発達障害の定義
注意欠陥多動障害

注意欠陥障害の一般的なイメージは、部屋が片づけられない、落ち着きがない、学業期にはすぐ離席してしまい問題になるなどのものだろう。しかし、これは注意欠陥・多動障害(ADHD)の一症状に過ぎない。注意欠陥障害には少なくとも三つの型がある。多動性を伴う注意欠陥障害、多動性を伴わず注意欠陥だけが目立つADD、さらには注意欠陥と法規範順守の意識がなく、破壊、暴言等を繰り返す注意欠陥および破壊的行動障害である。

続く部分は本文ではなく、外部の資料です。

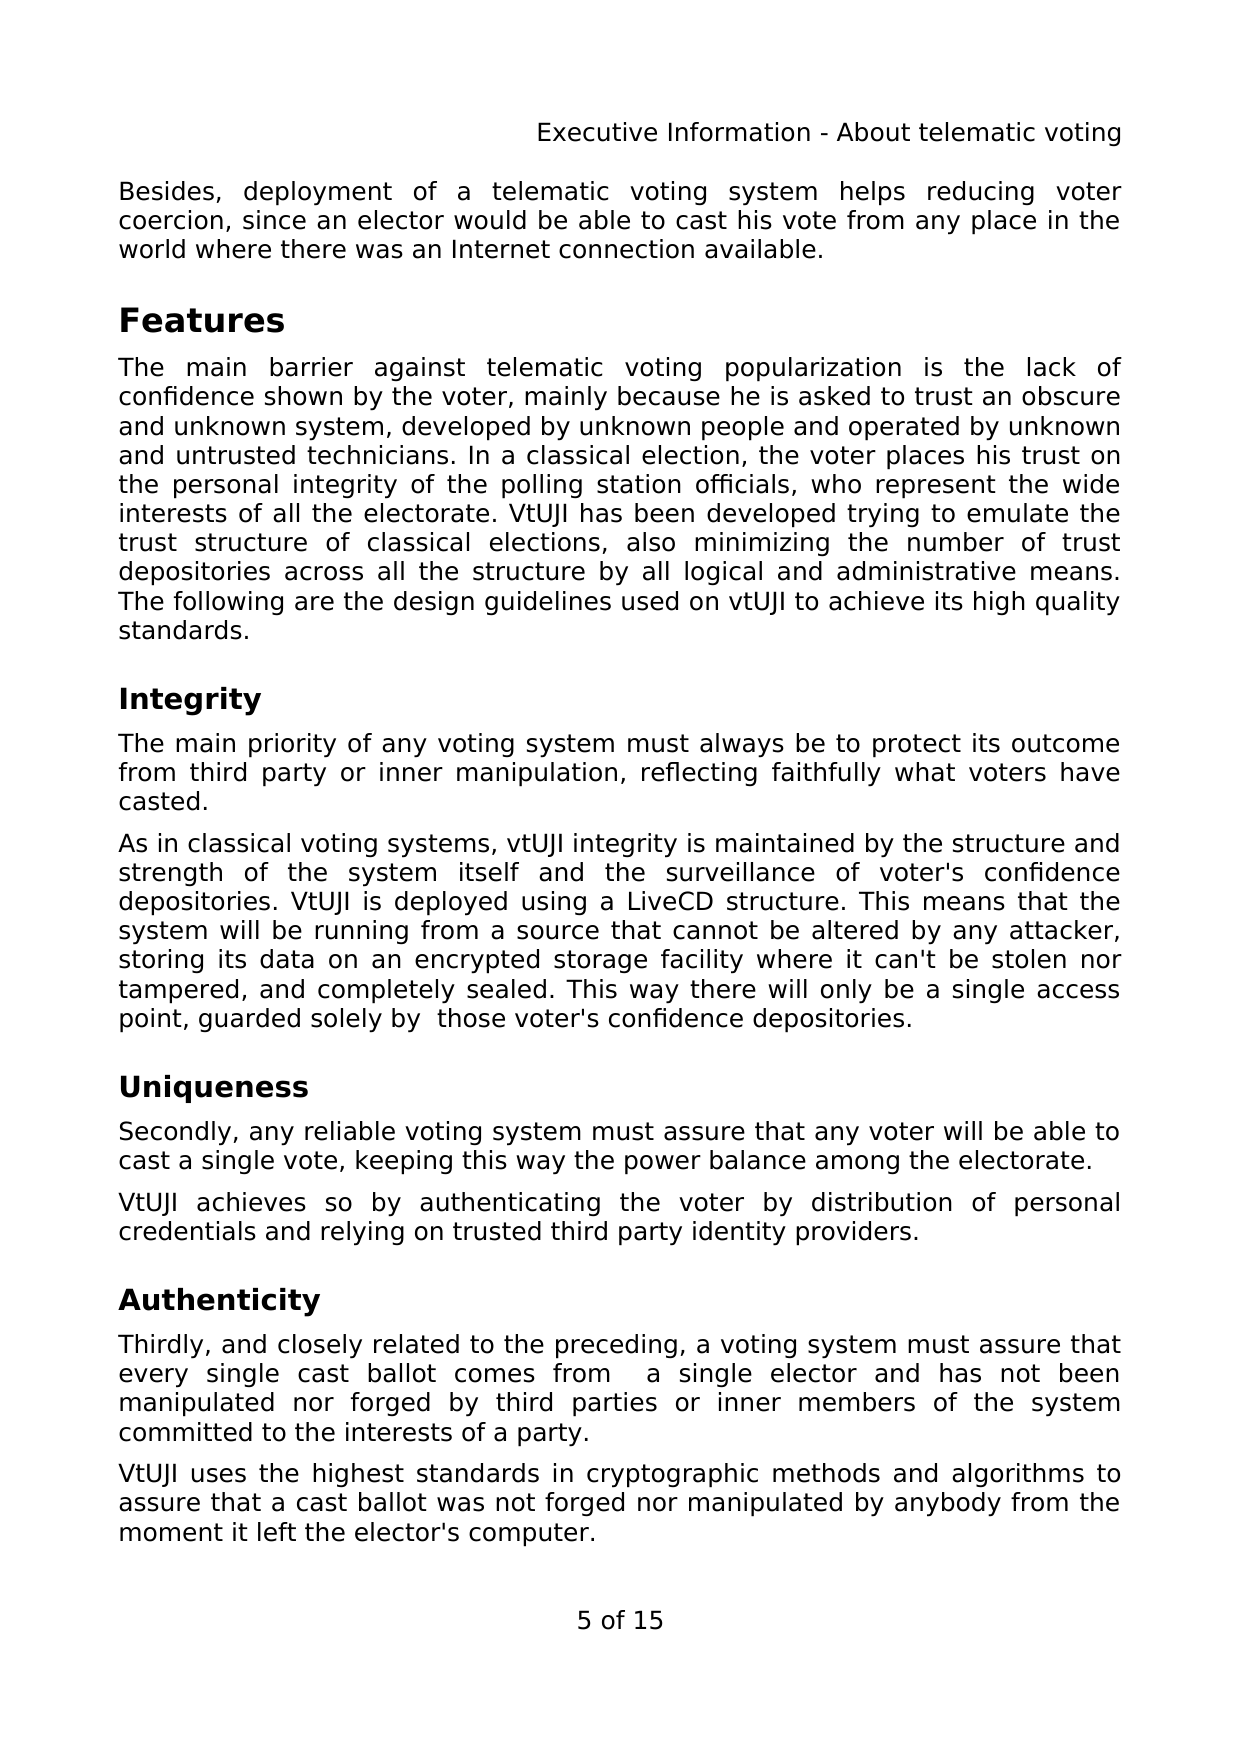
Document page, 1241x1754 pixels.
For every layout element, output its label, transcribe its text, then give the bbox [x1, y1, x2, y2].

注意欠陥・多動障害は、多動障害とも呼ばれる。気が散りやすく、一つの課題に長時間取り組めない、あるいは何かを行う際に物忘れや取違などの些細なミスを連発する不注意、じっとしていることができず、常時体を動かしてしまう多動、欲求をすぐに満たそうと行動してしまう衝動性という特色がある。最後の衝動性は対人面では「キレやすい」というレッテルを貼られる要因になり、本人を孤立させてしまう。ただし、大人になると、この特性は和らぎ、改善することも多い。何でもしすぎる傾向が強く、過活動のため肉体的に疲労困憊になる児童も珍しくない。

原因は、神経伝達物質の分泌不良であるとされ、治療は18歳以下である場合神経中枢刺激剤を主に用いるが、抗鬱剤、抗不安薬、統合失調症改善薬が代用されることもある。注意欠陥や、衝動性の好転には心理療法も有効で、言語的、身体的アプローチがなされる。日常の工夫としては、予定の見落としをふせぐため携帯電話のメモ機能やアラーム機能が有用である場合が多い。収納の籠を目立つ色にするなど視覚的な工夫も効果を発することがある。